Law & the Courts

Immigration Offenses Topped List of Federal Crimes in FY 2018

Border Patrol agents arrest migrants who crossed the border near Ajo, Ariz., September 11, 2018. (Lucy Nicholson/Reuters)

Immigration offenses became the biggest category of federal crime in fiscal year 2018, surpassing the number of drug offenses.

Crimes relating to immigration comprised 34.4 percent of all federal sentencing cases, an increase from last year’s 30 percent, according to the United States Sentencing Commission’s annual report. While the vast majority of crimes in the U.S., including most violent crimes, are dealt with at the state level, immigration offenses stand out as as category under the purview of federal authorities.

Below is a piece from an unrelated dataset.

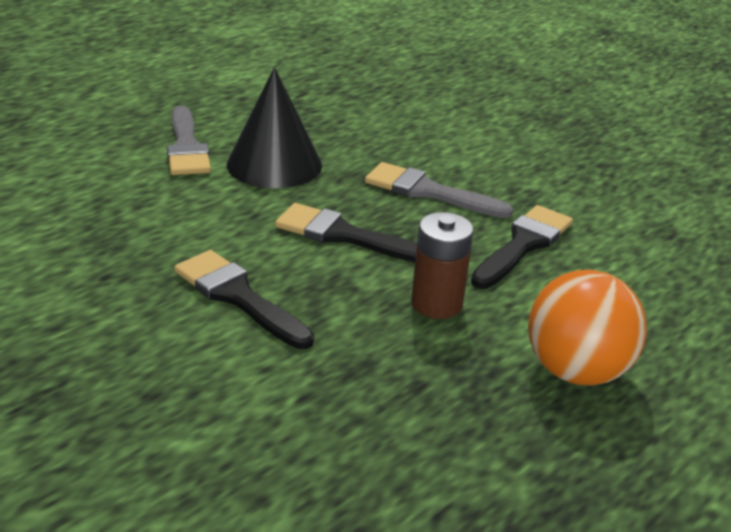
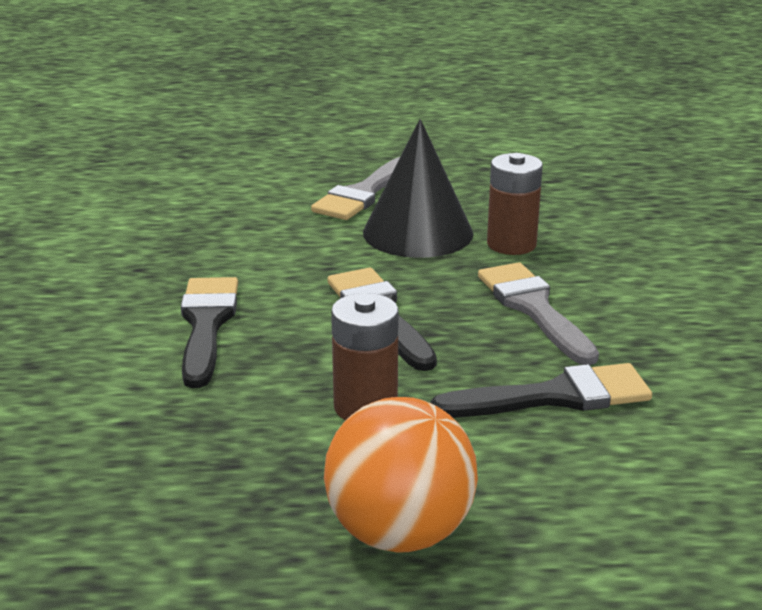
camera: 45 degrees right, 5 degrees down
(348, 151) = (511, 244): none -> brown battery

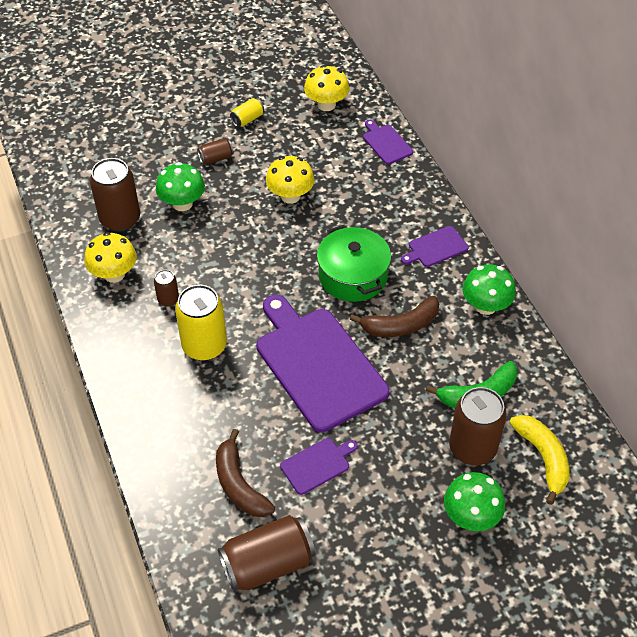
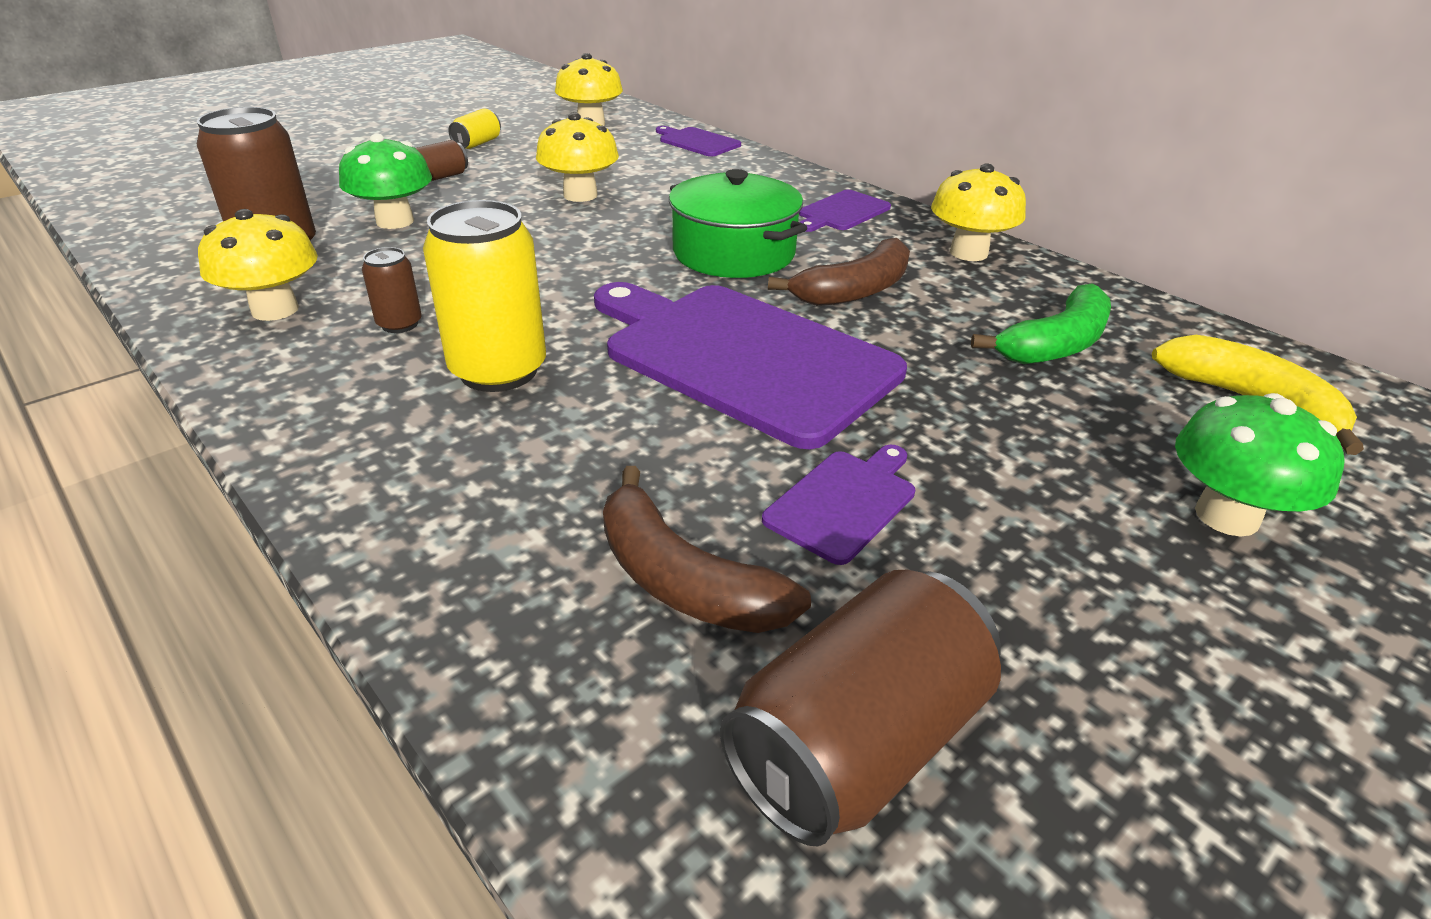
camera: 20 degrees left, 15 degrees down
(472, 448) = (1119, 413): brown can -> none
(485, 306) = (968, 253): green mushroom -> yellow mushroom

96.3 percent of the 23,883 immigration cases recorded in the report involved Hispanics, 92.7 percent of them male. Approximately 94.7 percent of the cases led to prison sentences, and 13,500 led to supervised release. Only 866 cases involved a defendant under 21 years old.

“In fiscal year 2018, 54.3 percent of all offenders were Hispanic, 21.2 percent were white, 20.6 percent were black, and 3.8 percent were of another race. Non-U.S. citizens accounted for 42.7 percent of all federal offenders,” the report stated.

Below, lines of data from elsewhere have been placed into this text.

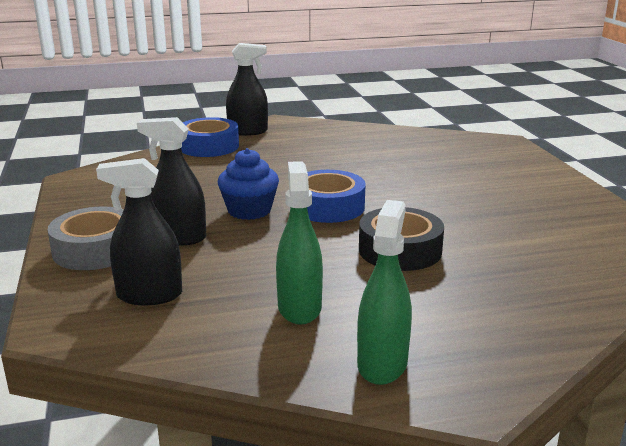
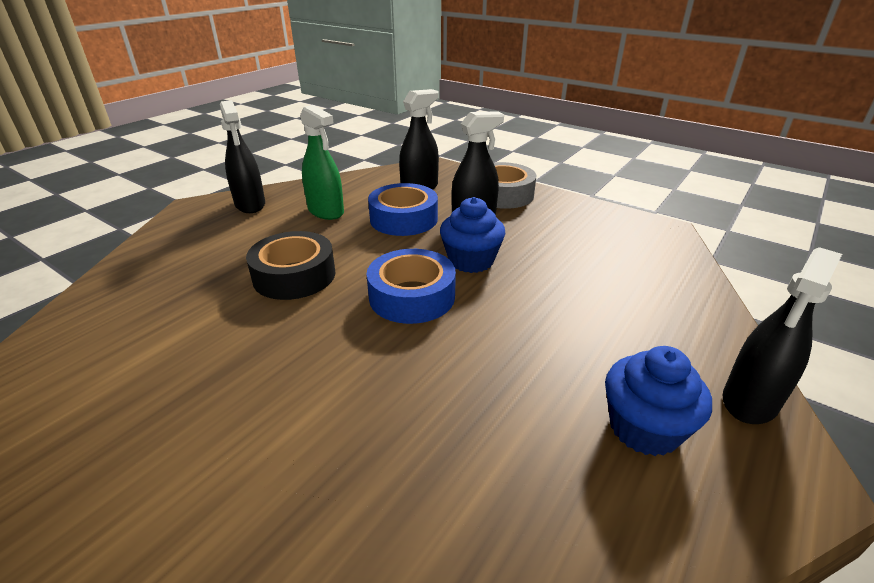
camera: 140 degrees right, 10 degrees up
(209, 146) = (699, 331): blue tape -> blue tape (403, 219)
(304, 140) = (644, 428): none -> blue cupcake
(382, 364) = (250, 204): green spray bottle -> black spray bottle

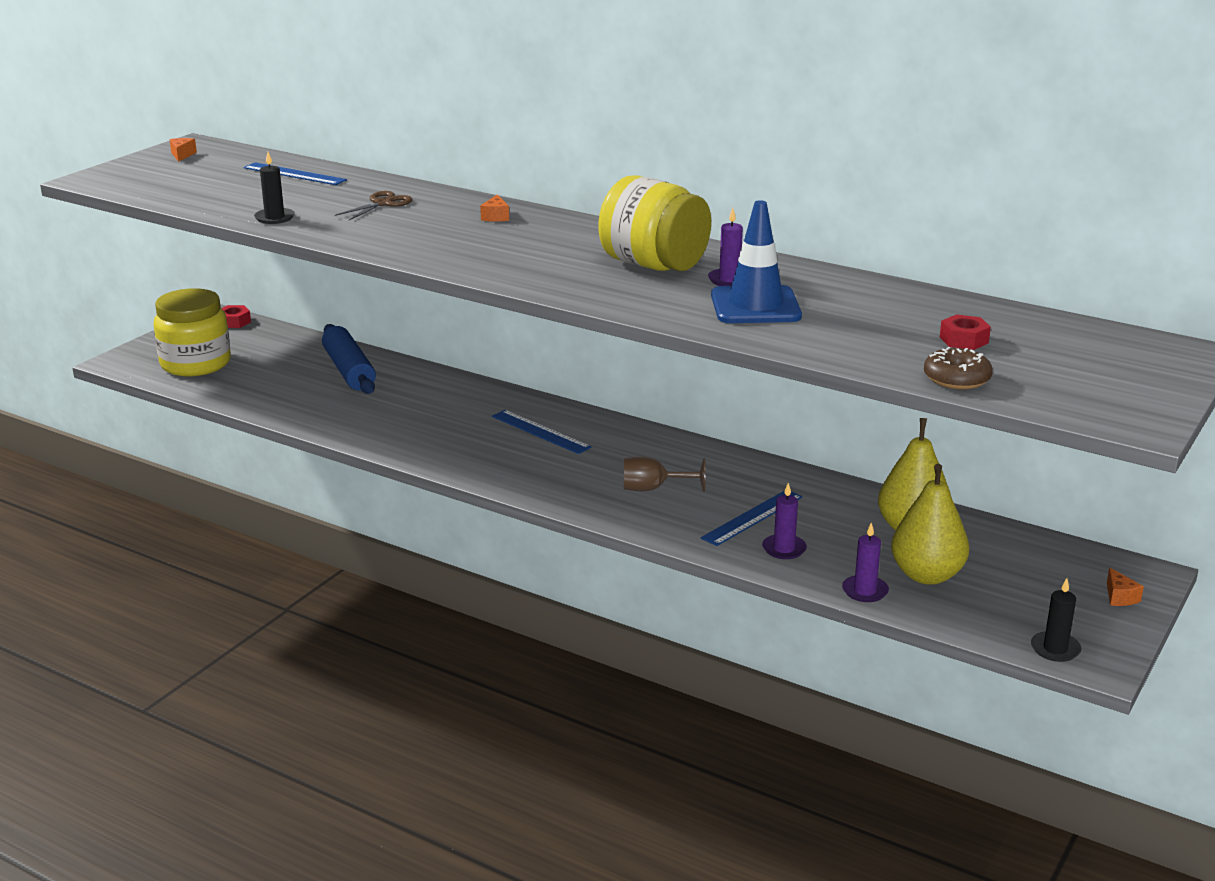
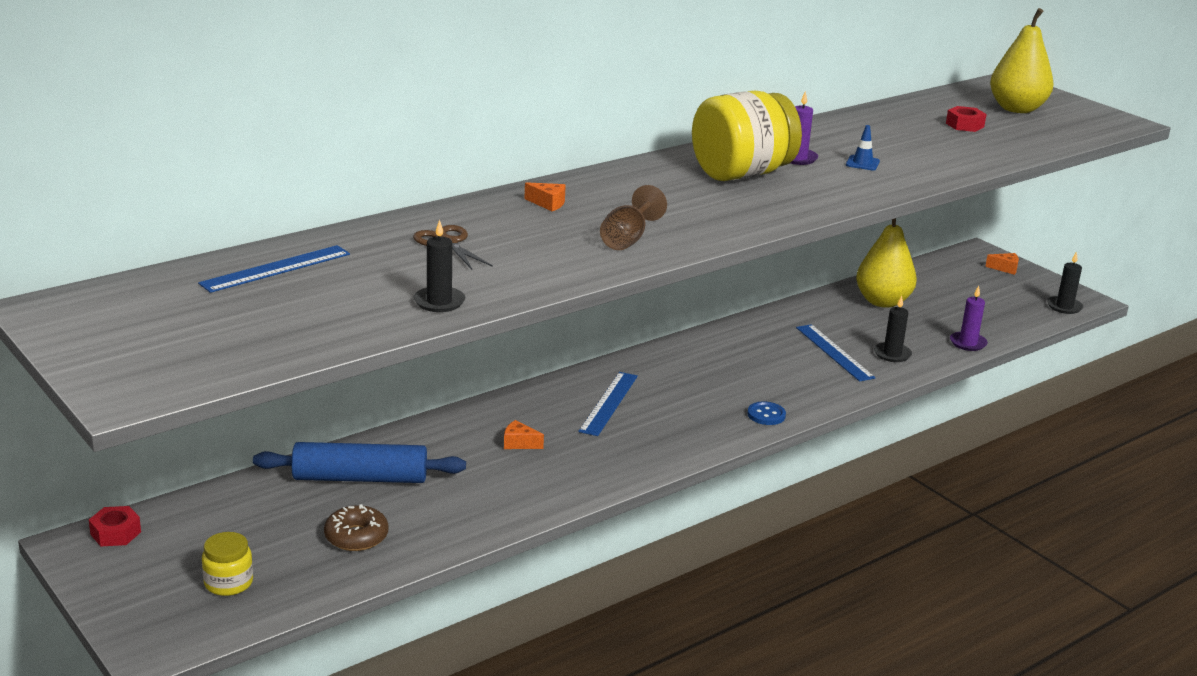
camera: 70 degrees left, 0 degrees up
(182, 155) = (92, 321): orange cheese -> orange cheese (519, 443)
(195, 364) = (228, 583): yellow jar -> yellow jar, size x0.48
(540, 432) = (608, 403): blue ruler -> blue ruler turned 45 degrees counterclockwise
(583, 501) = (766, 415): none -> blue button
(653, 489) = (760, 379): brown goblet -> brown goblet (627, 239)
(755, 306) = (862, 163): blue traffic cone -> blue traffic cone, size x0.41
(784, 549) = (892, 354): purple candle -> black candle
(926, 575) = (953, 316): yellow pear -> yellow pear (1016, 109)
(956, 379) = (1034, 143): brown donut -> brown donut (356, 537)

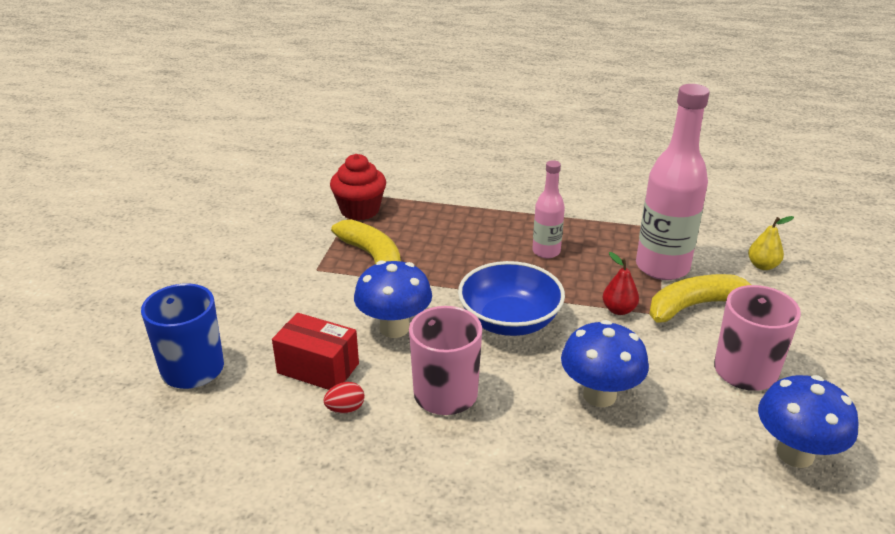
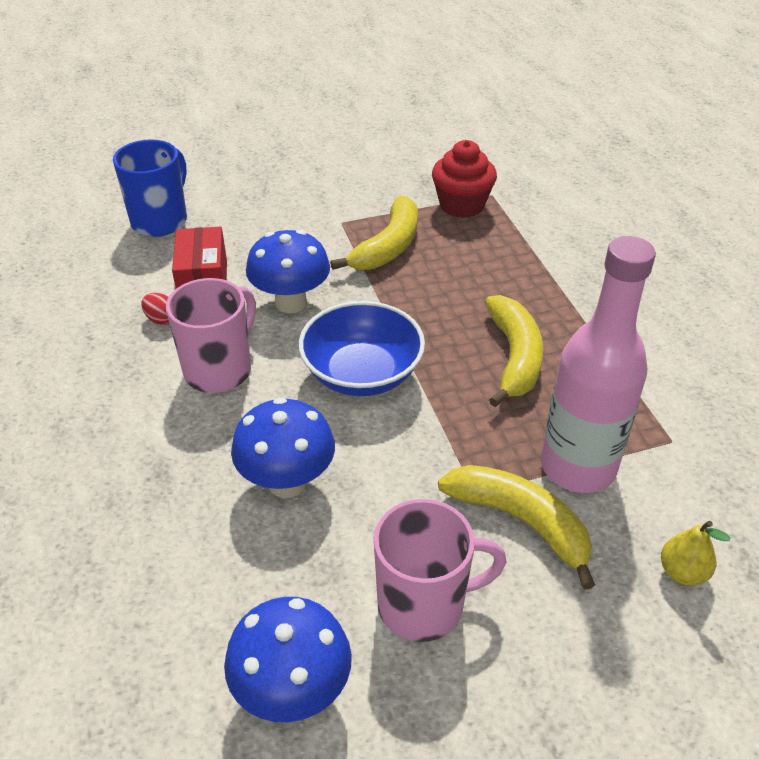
camera: 60 degrees right, 10 degrees up
(546, 252) = (514, 357): pink bottle -> yellow banana
(618, 310) = (452, 452): red pear -> none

Drug offenses were the second most common type of federal crime in fiscal year 2018, at 28.1 percent of all cases. Firearms offenses placed third at 10.8 percent and fraud-related crimes came fourth at 9.5 percent.

The new numbers coincide with an increasing flood of migrants at the southern border, including a record number of families in March, a crisis the Trump administration has attempted to address with its “no tolerance” policy for those who cross the border between ports of entry.

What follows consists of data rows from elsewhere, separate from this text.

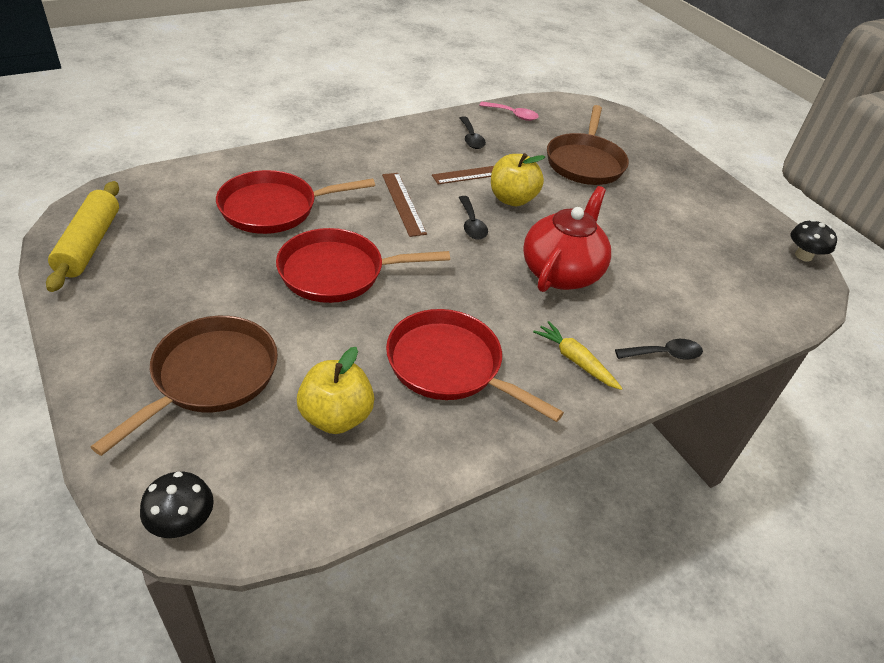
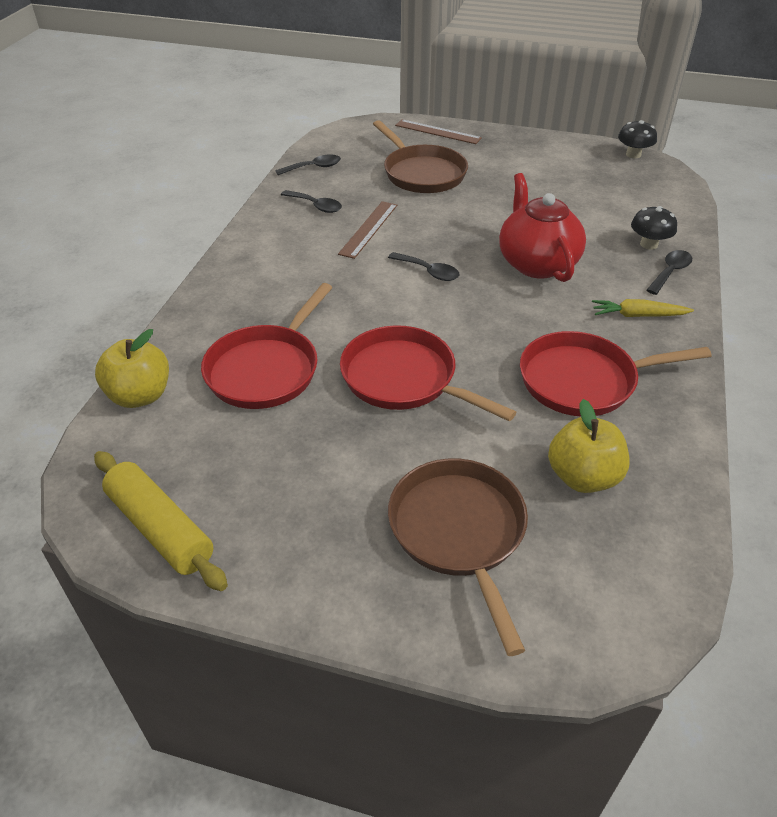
camera: 40 degrees left, 0 degrees up
(182, 522) = (625, 641): black mushroom -> black mushroom (649, 244)
(338, 272) = (404, 379): red pan -> red pan turned 90 degrees clockwise
(403, 203) = (356, 291): brown ruler -> brown ruler (438, 132)
(512, 199) = (422, 233): yellow apple -> yellow apple (140, 396)
(513, 115) = (313, 167): pink spoon -> black spoon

Earlier this month, the White House asked Congress for $4.5 billion in emergency funds to deal with the crisis, including $3.3 billion for humanitarian assistance and $1.1 billion for law-enforcement operations. Democrats have objected to the request, but the White House Budget Office has warned that the Office of Refugee Resettlement and other programs are at risk of running out of funding by the beginning of the summer.